Denor bristled at the response, but before he could get heated it was Tycho’s turn to offer advice.
“Sometimes, the hardest fight is knowing when to hold back, waiting for the right moment to strike. Impatience is the enemy’s best friend. We’ve decided that we’ll keep training you, and the other boys, but out of sight of these Trunian dogs. There will be a time when we are long gone that the Andronians will rise again, but not if you blow it all by attacking them outright.”

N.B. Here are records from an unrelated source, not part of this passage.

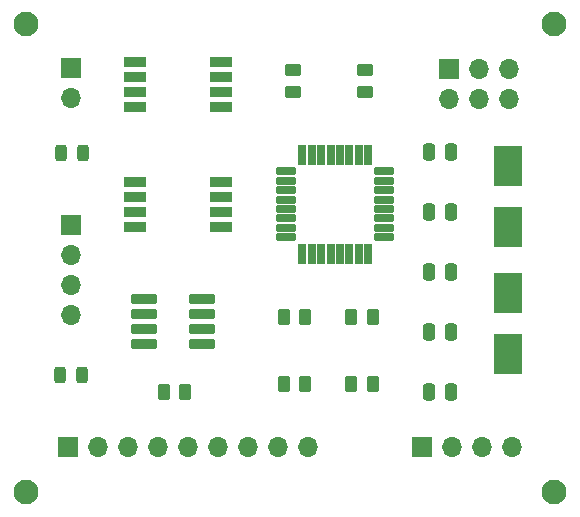
<source format=gbr>
%TF.GenerationSoftware,KiCad,Pcbnew,7.0.10*%
%TF.CreationDate,2024-02-27T03:30:34+03:00*%
%TF.ProjectId,Arduino_Datalogger,41726475-696e-46f5-9f44-6174616c6f67,1.0*%
%TF.SameCoordinates,Original*%
%TF.FileFunction,Soldermask,Top*%
%TF.FilePolarity,Negative*%
%FSLAX46Y46*%
G04 Gerber Fmt 4.6, Leading zero omitted, Abs format (unit mm)*
G04 Created by KiCad (PCBNEW 7.0.10) date 2024-02-27 03:30:34*
%MOMM*%
%LPD*%
G01*
G04 APERTURE LIST*
G04 Aperture macros list*
%AMRoundRect*
0 Rectangle with rounded corners*
0 $1 Rounding radius*
0 $2 $3 $4 $5 $6 $7 $8 $9 X,Y pos of 4 corners*
0 Add a 4 corners polygon primitive as box body*
4,1,4,$2,$3,$4,$5,$6,$7,$8,$9,$2,$3,0*
0 Add four circle primitives for the rounded corners*
1,1,$1+$1,$2,$3*
1,1,$1+$1,$4,$5*
1,1,$1+$1,$6,$7*
1,1,$1+$1,$8,$9*
0 Add four rect primitives between the rounded corners*
20,1,$1+$1,$2,$3,$4,$5,0*
20,1,$1+$1,$4,$5,$6,$7,0*
20,1,$1+$1,$6,$7,$8,$9,0*
20,1,$1+$1,$8,$9,$2,$3,0*%
G04 Aperture macros list end*
%ADD10RoundRect,0.065120X-0.881880X-0.341880X0.881880X-0.341880X0.881880X0.341880X-0.881880X0.341880X0*%
%ADD11R,1.700000X1.700000*%
%ADD12O,1.700000X1.700000*%
%ADD13C,2.100000*%
%ADD14RoundRect,0.055580X-1.031420X-0.341420X1.031420X-0.341420X1.031420X0.341420X-1.031420X0.341420X0*%
%ADD15RoundRect,0.052780X0.324220X-0.784220X0.324220X0.784220X-0.324220X0.784220X-0.324220X-0.784220X0*%
%ADD16RoundRect,0.135720X0.701280X-0.241280X0.701280X0.241280X-0.701280X0.241280X-0.701280X-0.241280X0*%
%ADD17RoundRect,0.243750X-0.243750X-0.456250X0.243750X-0.456250X0.243750X0.456250X-0.243750X0.456250X0*%
%ADD18RoundRect,0.250000X-0.250000X-0.475000X0.250000X-0.475000X0.250000X0.475000X-0.250000X0.475000X0*%
%ADD19RoundRect,0.250000X0.262500X0.450000X-0.262500X0.450000X-0.262500X-0.450000X0.262500X-0.450000X0*%
%ADD20RoundRect,0.250000X0.450000X-0.262500X0.450000X0.262500X-0.450000X0.262500X-0.450000X-0.262500X0*%
%ADD21RoundRect,0.250000X-0.262500X-0.450000X0.262500X-0.450000X0.262500X0.450000X-0.262500X0.450000X0*%
%ADD22RoundRect,0.250000X-0.450000X0.262500X-0.450000X-0.262500X0.450000X-0.262500X0.450000X0.262500X0*%
%ADD23R,2.400000X3.500000*%
G04 APERTURE END LIST*
D10*
%TO.C,U2*%
X140505000Y-71755000D03*
X140505000Y-73025000D03*
X140505000Y-74295000D03*
X140505000Y-75565000D03*
X147785000Y-75565000D03*
X147785000Y-74295000D03*
X147785000Y-73025000D03*
X147785000Y-71755000D03*
%TD*%
D11*
%TO.C,J1*%
X135128000Y-85598000D03*
D12*
X135128000Y-88138000D03*
X135128000Y-90678000D03*
X135128000Y-93218000D03*
%TD*%
D10*
%TO.C,U5*%
X140505000Y-81915000D03*
X140505000Y-83185000D03*
X140505000Y-84455000D03*
X140505000Y-85725000D03*
X147785000Y-85725000D03*
X147785000Y-84455000D03*
X147785000Y-83185000D03*
X147785000Y-81915000D03*
%TD*%
D13*
%TO.C,H1*%
X131318000Y-68580000D03*
%TD*%
D14*
%TO.C,U1*%
X141289000Y-91821000D03*
X141289000Y-93091000D03*
X141289000Y-94361000D03*
X141289000Y-95631000D03*
X146239000Y-95631000D03*
X146239000Y-94361000D03*
X146239000Y-93091000D03*
X146239000Y-91821000D03*
%TD*%
D15*
%TO.C,U3*%
X154680000Y-87990000D03*
X155480000Y-87990000D03*
X156280000Y-87990000D03*
X157080000Y-87990000D03*
X157880000Y-87990000D03*
X158680000Y-87990000D03*
X159480000Y-87990000D03*
X160280000Y-87990000D03*
D16*
X161650000Y-86620000D03*
X161650000Y-85820000D03*
X161650000Y-85020000D03*
X161650000Y-84220000D03*
X161650000Y-83420000D03*
X161650000Y-82620000D03*
X161650000Y-81820000D03*
X161650000Y-81020000D03*
D15*
X160280000Y-79650000D03*
X159480000Y-79650000D03*
X158680000Y-79650000D03*
X157880000Y-79650000D03*
X157080000Y-79650000D03*
X156280000Y-79650000D03*
X155480000Y-79650000D03*
X154680000Y-79650000D03*
D16*
X153310000Y-81020000D03*
X153310000Y-81820000D03*
X153310000Y-82620000D03*
X153310000Y-83420000D03*
X153310000Y-84220000D03*
X153310000Y-85020000D03*
X153310000Y-85820000D03*
X153310000Y-86620000D03*
%TD*%
D11*
%TO.C,J4*%
X134874000Y-104394000D03*
D12*
X137414000Y-104394000D03*
X139954000Y-104394000D03*
X142494000Y-104394000D03*
X145034000Y-104394000D03*
X147574000Y-104394000D03*
X150114000Y-104394000D03*
X152654000Y-104394000D03*
X155194000Y-104394000D03*
%TD*%
D17*
%TO.C,D1*%
X134190500Y-98288000D03*
X136065500Y-98288000D03*
%TD*%
D18*
%TO.C,C4*%
X165420000Y-94615000D03*
X167320000Y-94615000D03*
%TD*%
D13*
%TO.C,H4*%
X131318000Y-108204000D03*
%TD*%
D18*
%TO.C,C3*%
X165420000Y-89535000D03*
X167320000Y-89535000D03*
%TD*%
%TO.C,C2*%
X165420000Y-84455000D03*
X167320000Y-84455000D03*
%TD*%
D19*
%TO.C,R7*%
X144780000Y-99695000D03*
X142955000Y-99695000D03*
%TD*%
D11*
%TO.C,J2*%
X164846000Y-104394000D03*
D12*
X167386000Y-104394000D03*
X169926000Y-104394000D03*
X172466000Y-104394000D03*
%TD*%
D20*
%TO.C,R6*%
X160020000Y-74295000D03*
X160020000Y-72470000D03*
%TD*%
D21*
%TO.C,R2*%
X158830000Y-93345000D03*
X160655000Y-93345000D03*
%TD*%
D22*
%TO.C,R5*%
X153924000Y-72493500D03*
X153924000Y-74318500D03*
%TD*%
D11*
%TO.C,J3*%
X167132000Y-72405000D03*
D12*
X167132000Y-74945000D03*
X169672000Y-72405000D03*
X169672000Y-74945000D03*
X172212000Y-72405000D03*
X172212000Y-74945000D03*
%TD*%
D18*
%TO.C,C1*%
X165420000Y-79375000D03*
X167320000Y-79375000D03*
%TD*%
D13*
%TO.C,H2*%
X176022000Y-68580000D03*
%TD*%
D11*
%TO.C,BT1*%
X135128000Y-72248000D03*
D12*
X135128000Y-74788000D03*
%TD*%
D23*
%TO.C,Y2*%
X172085000Y-96520000D03*
X172085000Y-91320000D03*
%TD*%
D21*
%TO.C,R3*%
X153115000Y-99060000D03*
X154940000Y-99060000D03*
%TD*%
D13*
%TO.C,H3*%
X176022000Y-108204000D03*
%TD*%
D21*
%TO.C,R4*%
X158830000Y-99060000D03*
X160655000Y-99060000D03*
%TD*%
D17*
%TO.C,D2*%
X134269000Y-79502000D03*
X136144000Y-79502000D03*
%TD*%
D21*
%TO.C,R1*%
X153115000Y-93345000D03*
X154940000Y-93345000D03*
%TD*%
D23*
%TO.C,Y1*%
X172085000Y-85785000D03*
X172085000Y-80585000D03*
%TD*%
D18*
%TO.C,C5*%
X165420000Y-99695000D03*
X167320000Y-99695000D03*
%TD*%
M02*

</source>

“If we’d crushed them from the start, they might’ve given up and gone home,” Ledo continued, his voice heavy with the weight of hard-won experience. “But as soon as they built New Titania decades ago, we knew it was a matter of time. They’ve dug in their heels, made this land their own, but at least they have allowed us a life of sorts instead of butchering us all for fighting against their empire.”
“I’m going to drive them out,” Denor stated, and somehow he knew in his heart that he was speaking the truth.
There was a pause as both warriors looked at each other, they had felt that change in the air.
“Perhaps,” Ledo replied, his voice as steady as a metronome. “You will require years of training to do it though, remember your commitment.”
They stood there, the three Andronians, staring at each other across the gulf of years and battles fought in very different ways.
“Very well, Ledo.” Denor said, and the words leaving his mouth seemed to form by themselves. “But I will force the Trunians off this planet, and it will be within your lifetimes, Tamet wills it.”
The silence reigned supreme again, and a touch of surprise crept over both the older men’s faces, as they cautiously eyed eachother, confirming the distinctly unDenoresque tone of what they had just heard.
Assuming that the conversation was complete, Denor marched into the home and threw himself on the bed, resuming his dejected child phase instead of being a planetary conqueror in potentia.
Tycho grinned at Ledo. “Within our lifetimes, eh? Shall we tell him?”
Ledo shook his head. “He seems upset enough as it is, there’s no need to burden him any further. Litarn was an old goat anyway, I’m glad he’s gone.”
The older man let out a lingering cough, then played his final piece. “I can tell you’re letting me win, you know. I won’t tolerate your sympathy, boy.”